== Exercise directions ==
Return every item below word for word, leaving out the pictures.

== Supplied data ==
──────

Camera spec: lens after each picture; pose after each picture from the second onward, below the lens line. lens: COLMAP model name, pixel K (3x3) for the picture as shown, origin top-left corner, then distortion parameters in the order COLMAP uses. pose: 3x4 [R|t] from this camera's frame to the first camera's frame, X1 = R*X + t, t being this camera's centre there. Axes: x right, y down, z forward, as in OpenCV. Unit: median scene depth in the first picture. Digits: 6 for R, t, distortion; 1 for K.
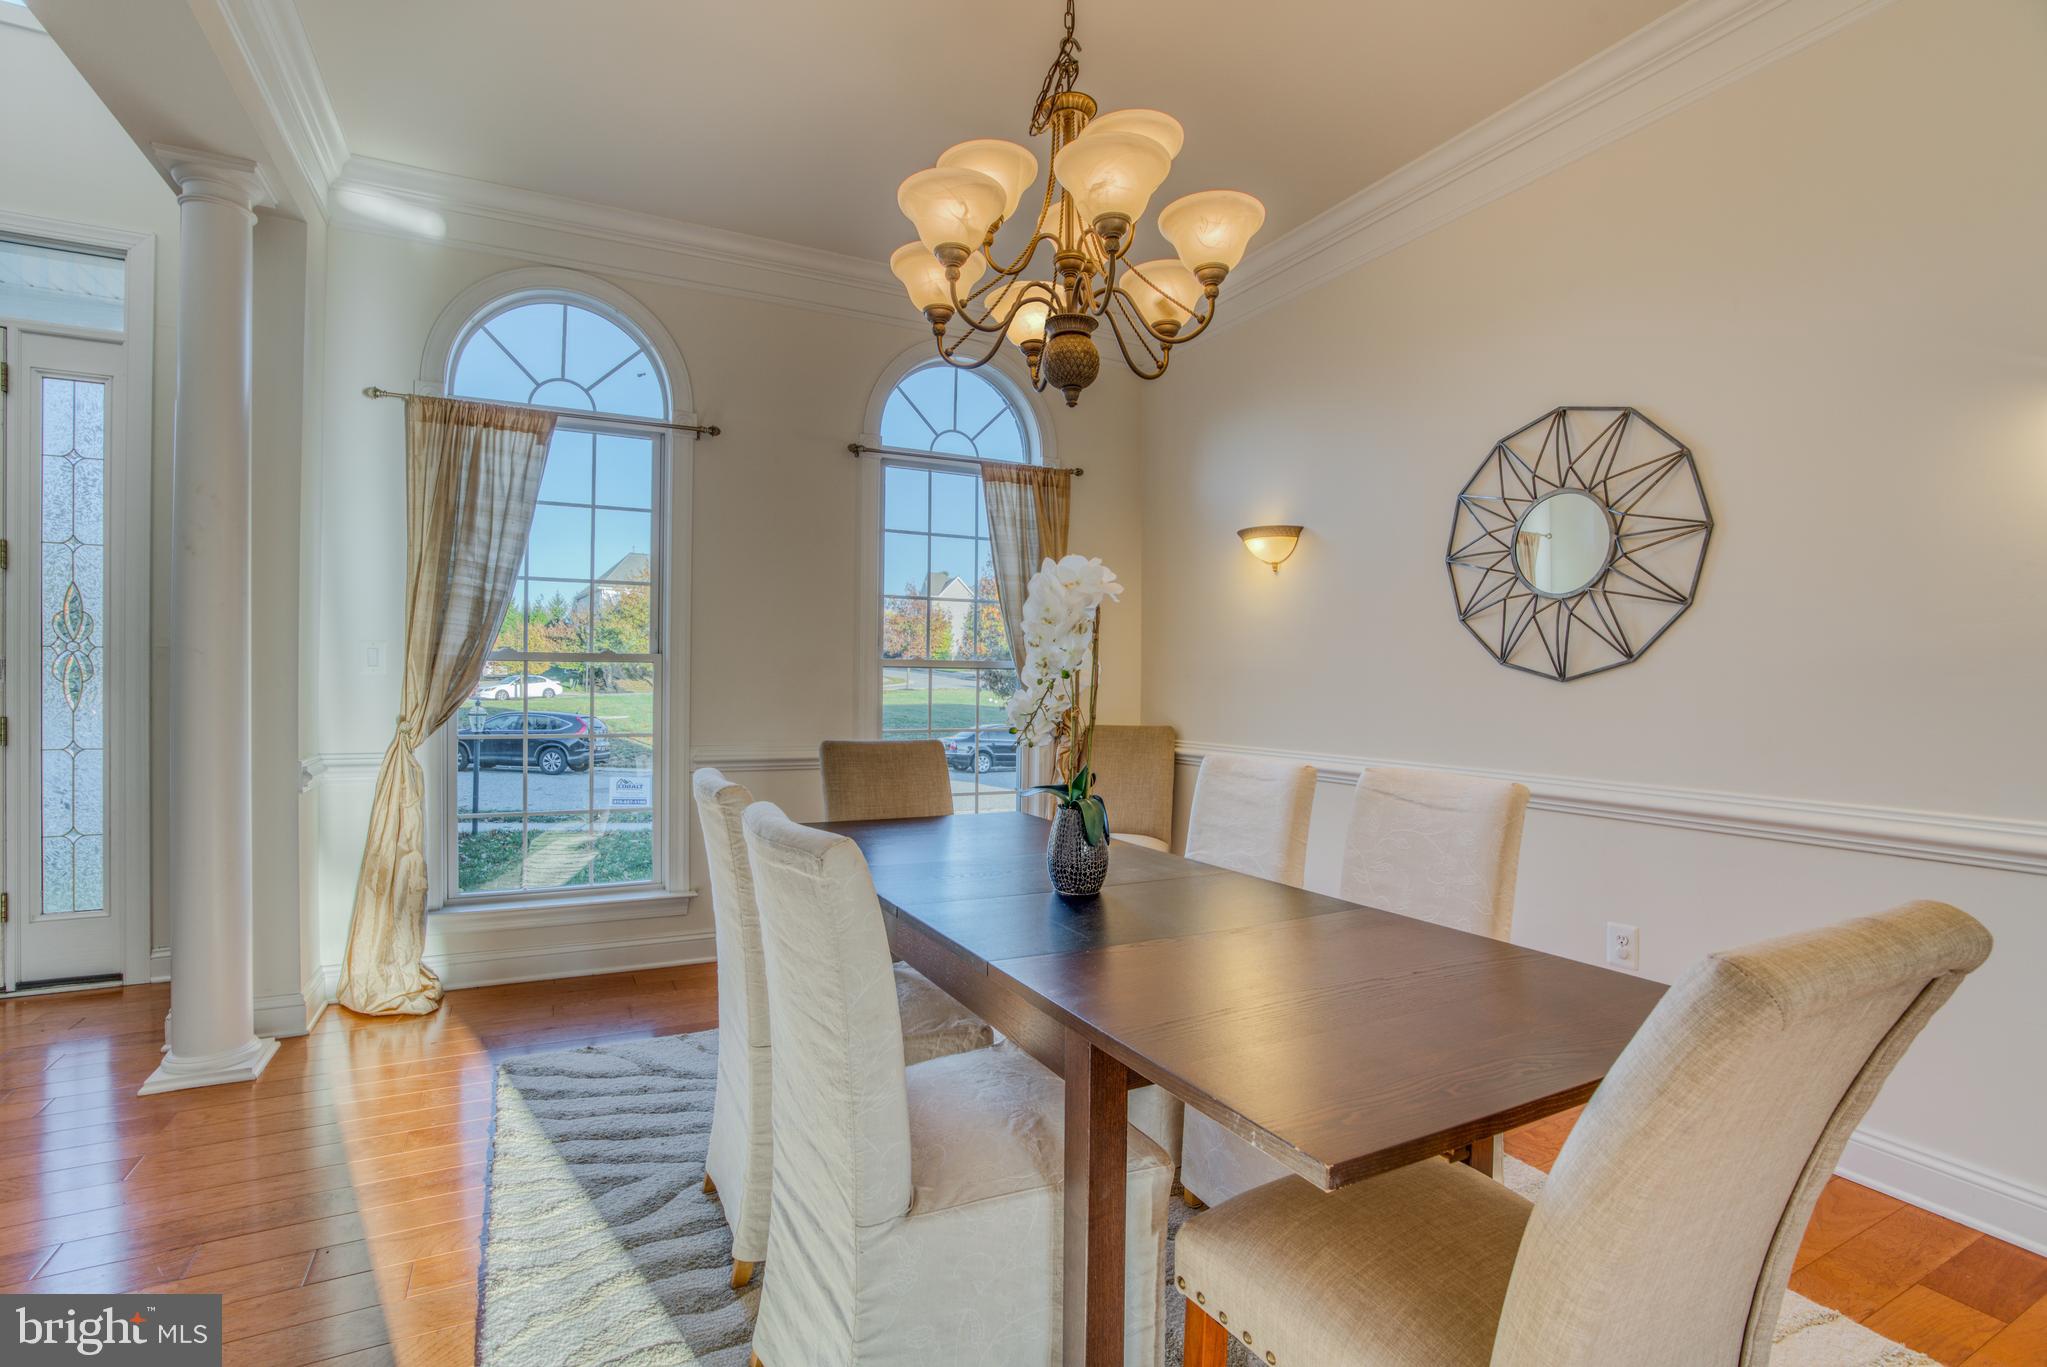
lens RADIAL K [[936.3, 0, 1006.4], [0, 936.3, 687.4], [0, 0, 1]] dist [-0.065871, 0.025052]
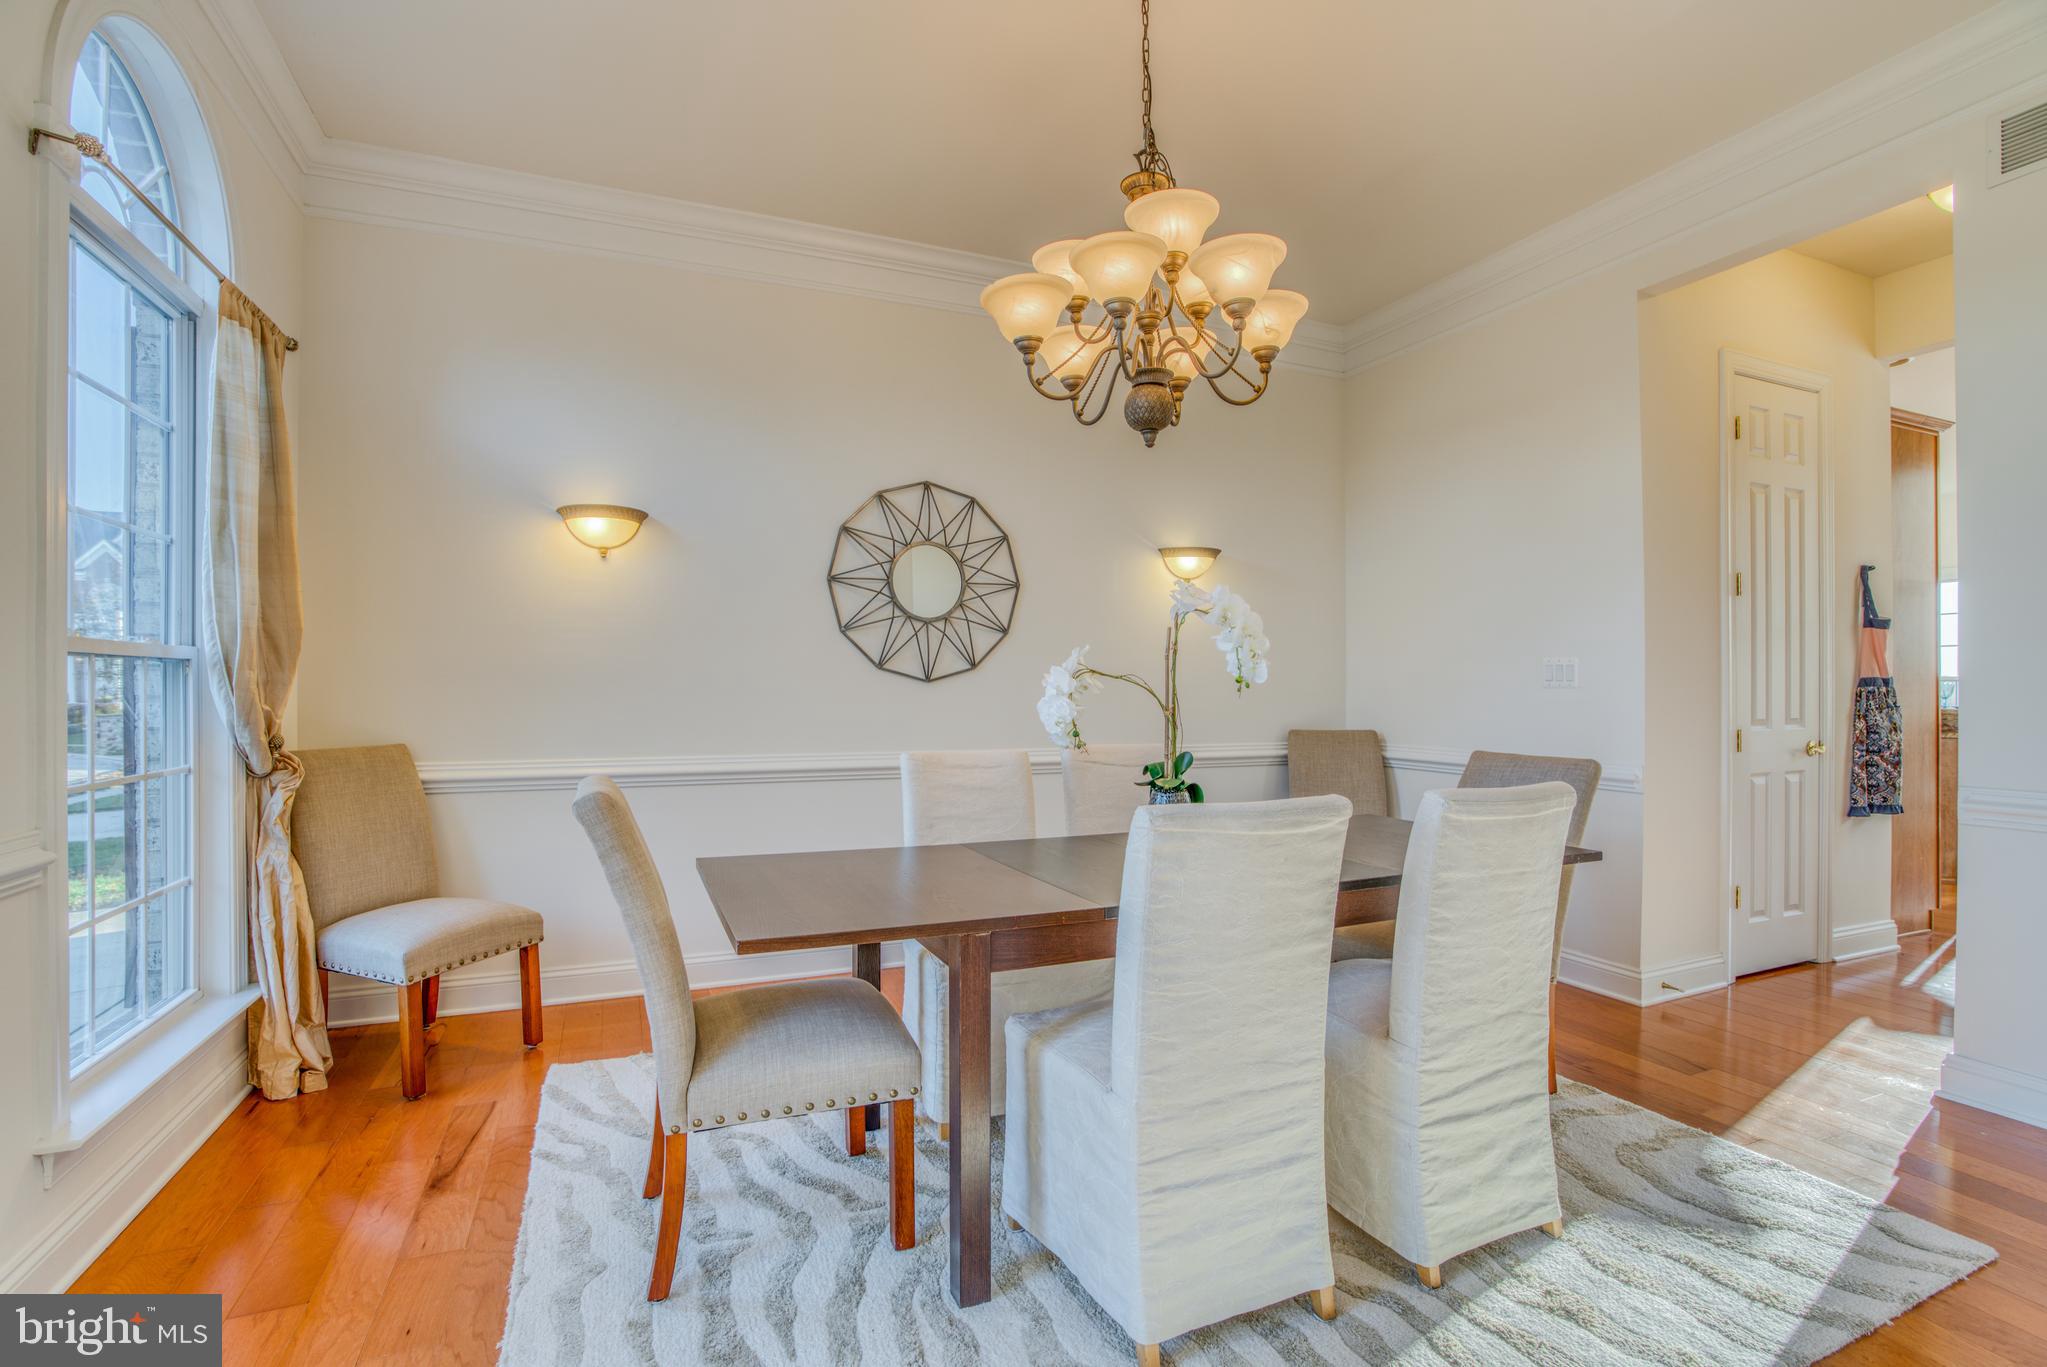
lens RADIAL K [[936.3, 0, 1006.4], [0, 936.3, 687.4], [0, 0, 1]] dist [-0.065871, 0.025052]
pose [[0.055873, -0.007267, 0.998411, -0.805846], [0.009724, 0.999930, 0.006734, -0.007059], [-0.998391, 0.009332, 0.055940, 0.829761]]
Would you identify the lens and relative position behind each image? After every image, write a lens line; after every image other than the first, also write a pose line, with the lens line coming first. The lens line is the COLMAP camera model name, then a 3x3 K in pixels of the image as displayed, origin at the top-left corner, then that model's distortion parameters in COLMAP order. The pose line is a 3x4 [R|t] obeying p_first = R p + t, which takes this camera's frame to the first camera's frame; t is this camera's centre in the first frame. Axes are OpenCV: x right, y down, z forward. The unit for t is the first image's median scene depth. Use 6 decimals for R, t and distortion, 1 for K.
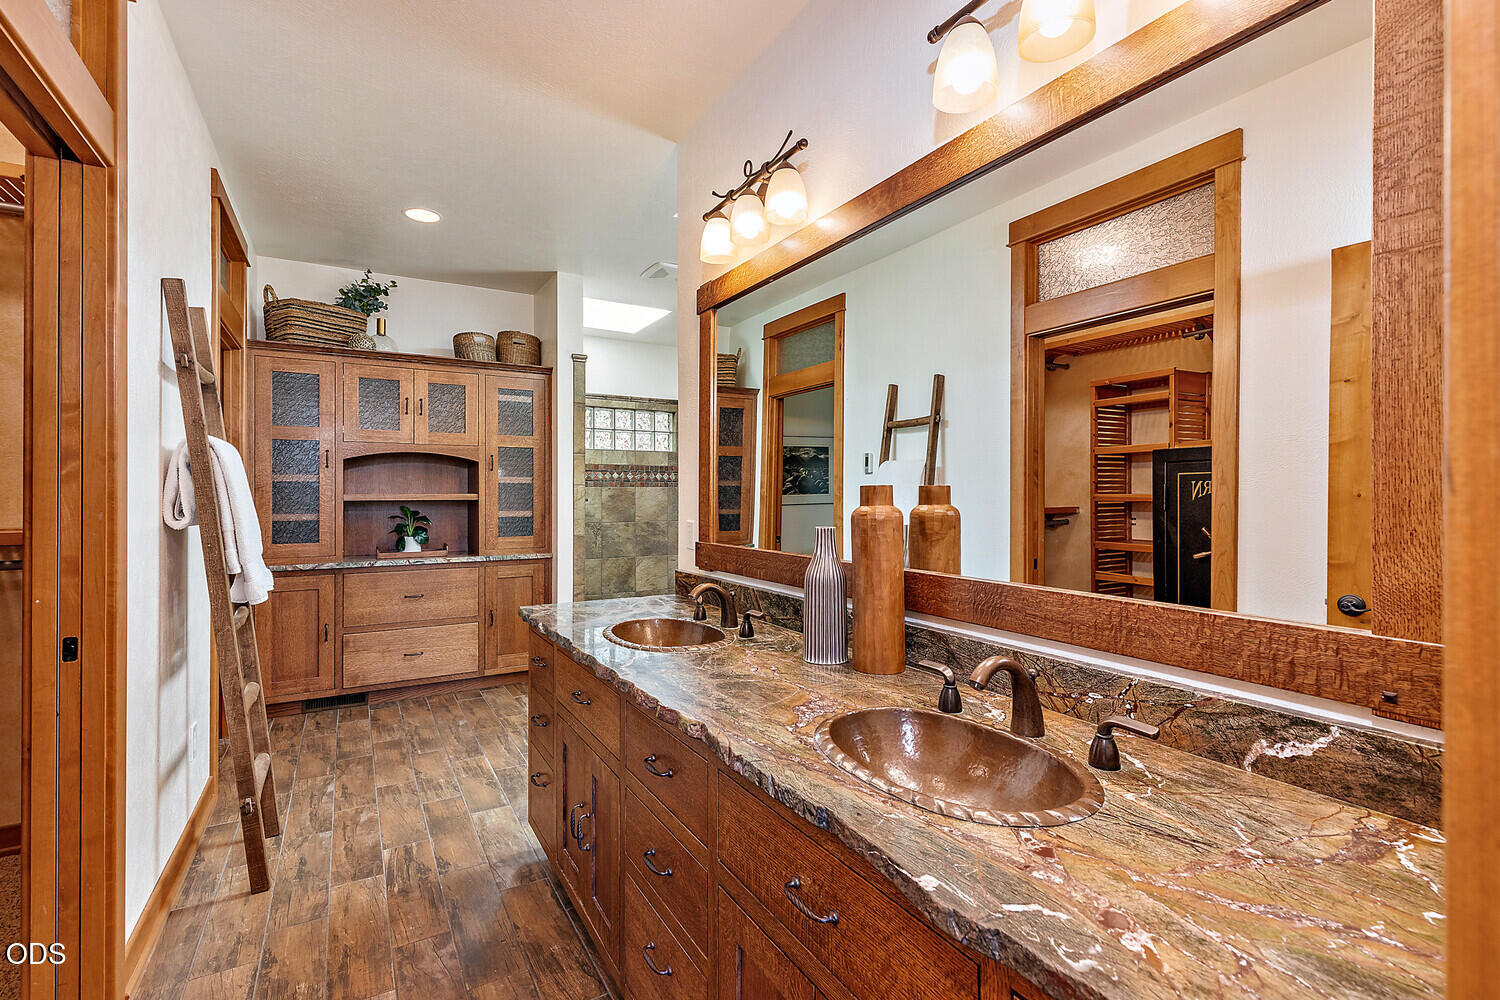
lens RADIAL K [[678.4, 0, 752.1], [0, 678.4, 494.2], [0, 0, 1]] dist [-0.000419, 0.000038]
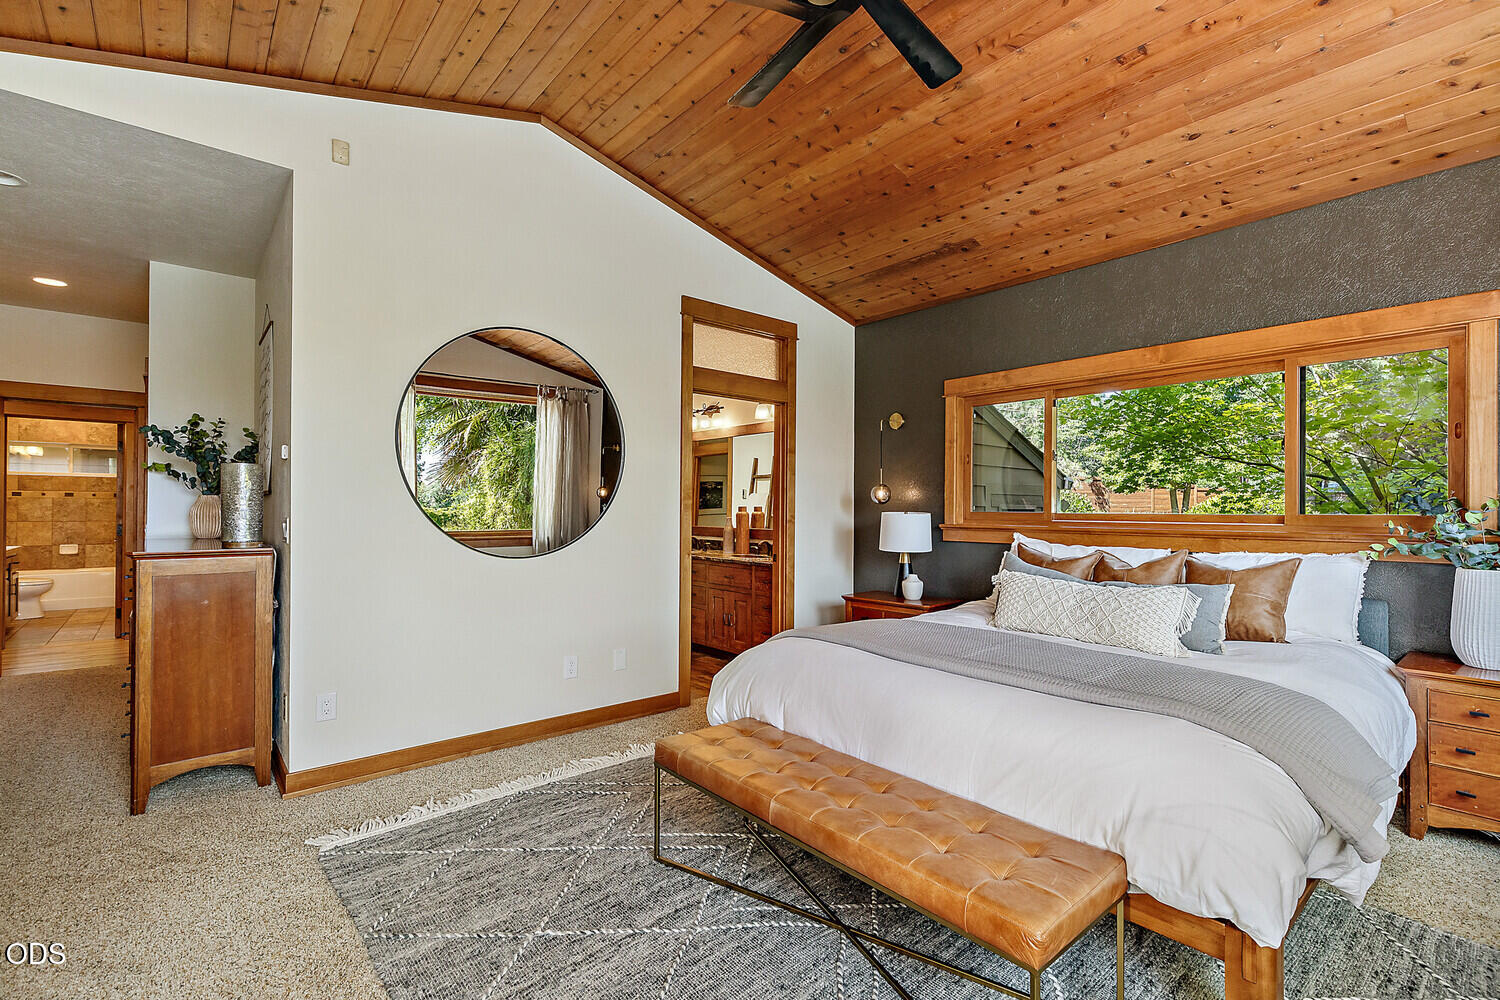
lens RADIAL K [[678.4, 0, 751.4], [0, 678.4, 504.5], [0, 0, 1]] dist [-0.000419, 0.000038]
pose [[0.986157, 0.009153, 0.165564, -0.162003], [-0.007941, 0.999937, -0.007976, 0.003147], [-0.165626, 0.006550, 0.986167, -1.126753]]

──────

== Solution to this problem ==
Camera spec: lens after each picture; pose after each picture from the second onward, below the lens line. lens: COLMAP model name, pixel K (3x3) for the picture as shown, origin top-left corner, then distortion parameters in the order COLMAP uses. pose: 3x4 [R|t] from this camera's frame to the first camera's frame, X1 = R*X + t, t being this camera's centre there. Axes: x right, y down, z forward, as in OpenCV. Unit: median scene depth in the first picture. Digits: 6 for R, t, distortion; 1 for K.
lens RADIAL K [[936.3, 0, 1006.4], [0, 936.3, 687.4], [0, 0, 1]] dist [-0.065871, 0.025052]
lens RADIAL K [[936.3, 0, 1006.4], [0, 936.3, 687.4], [0, 0, 1]] dist [-0.065871, 0.025052]
pose [[0.055873, -0.007267, 0.998411, -0.805846], [0.009724, 0.999930, 0.006734, -0.007059], [-0.998391, 0.009332, 0.055940, 0.829761]]
Would you identify the lens and relative position behind each image? After every image, write a lens line; after every image other than the first, also write a pose line, with the lens line coming first. The lens line is the COLMAP camera model name, then a 3x3 K in pixels of the image as displayed, origin at the top-left corner, then that model's distortion parameters in COLMAP order. The pose line is a 3x4 [R|t] obeying p_first = R p + t, which takes this camera's frame to the first camera's frame; t is this camera's centre in the first frame. Axes are OpenCV: x right, y down, z forward. The unit for t is the first image's median scene depth. Use 6 decimals for R, t and distortion, 1 for K.
lens RADIAL K [[678.4, 0, 752.1], [0, 678.4, 494.2], [0, 0, 1]] dist [-0.000419, 0.000038]
lens RADIAL K [[678.4, 0, 751.4], [0, 678.4, 504.5], [0, 0, 1]] dist [-0.000419, 0.000038]
pose [[0.986157, 0.009153, 0.165564, -0.162003], [-0.007941, 0.999937, -0.007976, 0.003147], [-0.165626, 0.006550, 0.986167, -1.126753]]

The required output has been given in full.